__所给数据__:
※ ※ ※

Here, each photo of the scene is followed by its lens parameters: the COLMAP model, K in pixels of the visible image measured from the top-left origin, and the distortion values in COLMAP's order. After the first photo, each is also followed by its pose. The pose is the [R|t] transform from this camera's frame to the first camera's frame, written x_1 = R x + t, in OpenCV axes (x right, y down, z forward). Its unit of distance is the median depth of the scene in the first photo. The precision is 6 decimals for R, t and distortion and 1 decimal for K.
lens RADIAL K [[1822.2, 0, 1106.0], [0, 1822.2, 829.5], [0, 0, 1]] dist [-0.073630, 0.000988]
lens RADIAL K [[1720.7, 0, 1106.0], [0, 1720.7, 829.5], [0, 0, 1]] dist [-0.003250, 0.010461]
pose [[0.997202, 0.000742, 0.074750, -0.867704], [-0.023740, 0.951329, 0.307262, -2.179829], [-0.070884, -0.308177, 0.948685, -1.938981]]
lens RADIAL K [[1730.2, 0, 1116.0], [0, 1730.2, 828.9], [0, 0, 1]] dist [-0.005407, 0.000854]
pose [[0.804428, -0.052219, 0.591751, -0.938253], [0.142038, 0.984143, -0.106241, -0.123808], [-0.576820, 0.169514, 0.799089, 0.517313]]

※ ※ ※

__任务说明__:
把上面的全部数据排成一个 JSON 字符串列表，每行一个字符串，空行不计。

__任务解答__:
[
  "Here, each photo of the scene is followed by its lens parameters: the COLMAP model, K in pixels of the visible image measured from the top-left origin, and the distortion values in COLMAP's order. After the first photo, each is also followed by its pose. The pose is the [R|t] transform from this camera's frame to the first camera's frame, written x_1 = R x + t, in OpenCV axes (x right, y down, z forward). Its unit of distance is the median depth of the scene in the first photo. The precision is 6 decimals for R, t and distortion and 1 decimal for K.",
  "lens RADIAL K [[1822.2, 0, 1106.0], [0, 1822.2, 829.5], [0, 0, 1]] dist [-0.073630, 0.000988]",
  "lens RADIAL K [[1720.7, 0, 1106.0], [0, 1720.7, 829.5], [0, 0, 1]] dist [-0.003250, 0.010461]",
  "pose [[0.997202, 0.000742, 0.074750, -0.867704], [-0.023740, 0.951329, 0.307262, -2.179829], [-0.070884, -0.308177, 0.948685, -1.938981]]",
  "lens RADIAL K [[1730.2, 0, 1116.0], [0, 1730.2, 828.9], [0, 0, 1]] dist [-0.005407, 0.000854]",
  "pose [[0.804428, -0.052219, 0.591751, -0.938253], [0.142038, 0.984143, -0.106241, -0.123808], [-0.576820, 0.169514, 0.799089, 0.517313]]"
]